The amount of paper and coin currency in the world pales, immensely immensely pales, in comparison to the true wealth and debt of the world's economies.

[–]torokunai[!] 1 point2 points ago

you sir are one of the few people in this thread who understand

[–]TheSelfGoverned 0 points1 point ago

Yes, which is why we have digital money.

[–]neayaa 0 points1 point ago

That could just means that the 'printing' happened electronically. Of course the situation is a bit more complicated, but essentially money is still created from nothing and this fucks over some people in various ways while making the system itself quite unstable.

[–]lalijosh -3 points-2 points ago

We are the parents that took out credit cards in their kids' names when they were infants, ran up $50,000 of debt on each one, and didn't make any payments. When they become adults, they will have to work for the rest of their lives in poverty to pay it off.

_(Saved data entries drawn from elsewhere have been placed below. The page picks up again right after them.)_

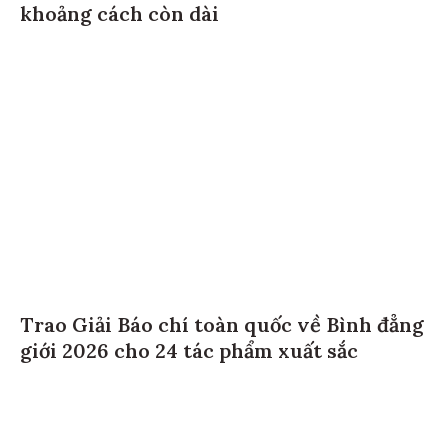
khoảng cách còn dài
Trao Giải Báo chí toàn quốc về Bình đẳng
giới 2026 cho 24 tác phẩm xuất sắc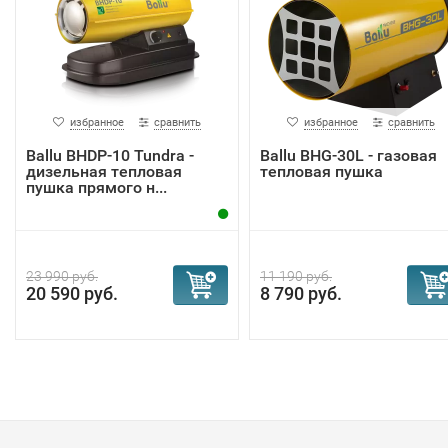
избранное
сравнить
избранное
сравнить
Ballu BHDP-10 Tundra -
Ballu BHG-30L - газовая
дизельная тепловая
тепловая пушка
пушка прямого н...
23 990 руб.
11 190 руб.
20 590 руб.
8 790 руб.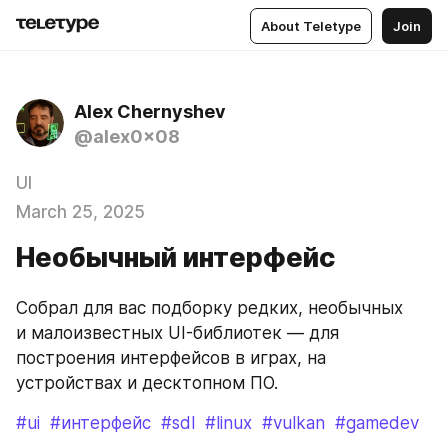
About Teletype
Join
Alex Chernyshev
@alex0x08
UI
March 25, 2025
Необычный интерфейс
Собрал для вас подборку редких, необычных 
и малоизвестных UI-библиотек — для 
построения интерфейсов в играх, на 
устройствах и десктопном ПО.
#ui
#интерфейс
#sdl
#linux
#vulkan
#gamedev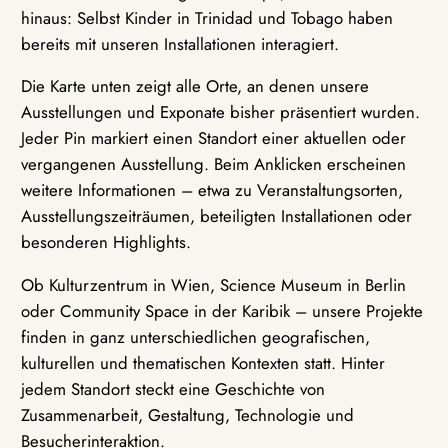
hinaus: Selbst Kinder in Trinidad und Tobago haben
bereits mit unseren Installationen interagiert.
Die Karte unten zeigt alle Orte, an denen unsere
Ausstellungen und Exponate bisher präsentiert wurden.
Jeder Pin markiert einen Standort einer aktuellen oder
vergangenen Ausstellung. Beim Anklicken erscheinen
weitere Informationen – etwa zu Veranstaltungsorten,
Ausstellungszeiträumen, beteiligten Installationen oder
besonderen Highlights.
Ob Kulturzentrum in Wien, Science Museum in Berlin
oder Community Space in der Karibik – unsere Projekte
finden in ganz unterschiedlichen geografischen,
kulturellen und thematischen Kontexten statt. Hinter
jedem Standort steckt eine Geschichte von
Zusammenarbeit, Gestaltung, Technologie und
Besucherinteraktion.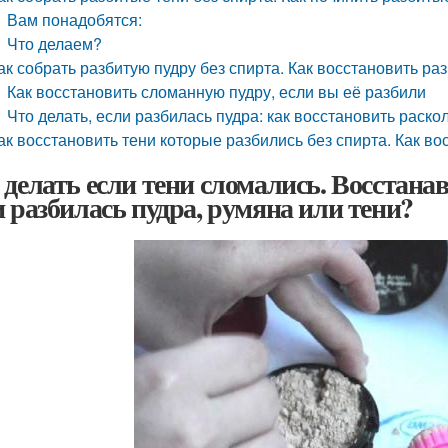
Вам понадобятся:
Что делаем?
ак собрать разбитую пудру без спирта. Как восстановить ра
Как восстановить сломанную пудру, если вы её разбили
Что делать, если разбилась пудра: как восстановить раск
ак восстановить тени которые разбились без спирта. Как во
 делать если тени сломались. Восстана
и разбилась пудра, румяна или тени?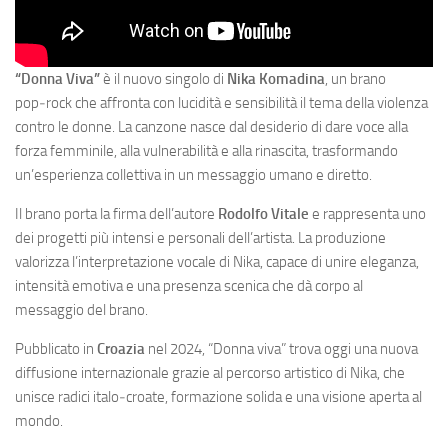
“Donna Viva”
è il nuovo singolo di
Nika Komadina
, un brano
pop‑rock che affronta con lucidità e sensibilità il tema della violenza
contro le donne. La canzone nasce dal desiderio di dare voce alla
forza femminile, alla vulnerabilità e alla rinascita, trasformando
un’esperienza collettiva in un messaggio umano e diretto.
Il brano porta la firma dell’autore
Rodolfo Vitale
e rappresenta uno
dei progetti più intensi e personali dell’artista. La produzione
valorizza l’interpretazione vocale di Nika, capace di unire eleganza,
intensità emotiva e una presenza scenica che dà corpo al
messaggio del brano.
Pubblicato in
Croazia
nel 2024, “Donna viva” trova oggi una nuova
diffusione internazionale grazie al percorso artistico di Nika, che
unisce radici italo‑croate, formazione solida e una visione aperta al
mondo.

God help us when we grow old and are at their mercy.

And this will happen sooner than you think. By 2020, it will take 1/5 of the American budget each year, more than it pays for its military, to pay for just the interest on its debt. That's just to keep the debt from getting larger. Forget about ever paying it down without turning the U.S. into a third world country.

This is not guesswork. This is not an opinion. These are the numbers on a fucking piece of paper that anybody can read. We are completely fucked.

And we have screwed up so bad there is nothing we can do at this point to stop it from happening. It does not matter who we elect. But, we could elect Romney to, at least, slow down the spending in order to lessen the crap our children will have to go. Instead, we are going to reelect Barack Obama who took a $10 trillion dollar problem, made it $16 trillion, and has nothing to show for it.

When we are old, our children will take what money we have and roll our wheelchairs out into the cold to die. I cannot blame them.

[–]ZorglubDK 0 points1 point ago

Really?

Romney's might somewhere, in his very hollow campaign statement, want to limit spending. But lowering taxes will surely not do anything remotely good to the us debt..

[–]lalijosh 0 points1 point ago

I am not talking talking about taxes. I am talking about our debt. We are at the point where taxes are irrelevant.

We are not reducing our debt.

We are not even reducing the deficit to slow the growth of the debt.

We are not even reducing the growth of the deficit to slow the acceleration of the growth of our debt.

We are in a car heading at high speed straight towards a concrete wall. We're eight feet away and we're pushing the gas pedal further in.

[–]ZorglubDK 0 points1 point ago

I have to give you that. Your debt isn't being handled - and the the future of it is looking very frightening.

But I disagree strongly on blaming Obama for it climbing from 10 to 16 trillions. Some of it is his doing of course, but having to stop a freight train running wild is a hard task - and I would personally place the majority of the blame on the congress.

Thinking Romney will make things better is foolish. He might cut spending with one hand, but the other would sure as hell be signing tax credits for the corporate world.

Imho what America needs is a president and congress that's willing to buckle down; limit spending, raise taxes on both middle~upper class but definitely also companies and capital gains, take a hard look at the defense budget and other expenses. But unfortunately such politicians will never be elected in the current world, at least not numbers that would make a difference.

[–]CozenOne 0 points1 point ago

Well at least we don't have to pay back ALL of it!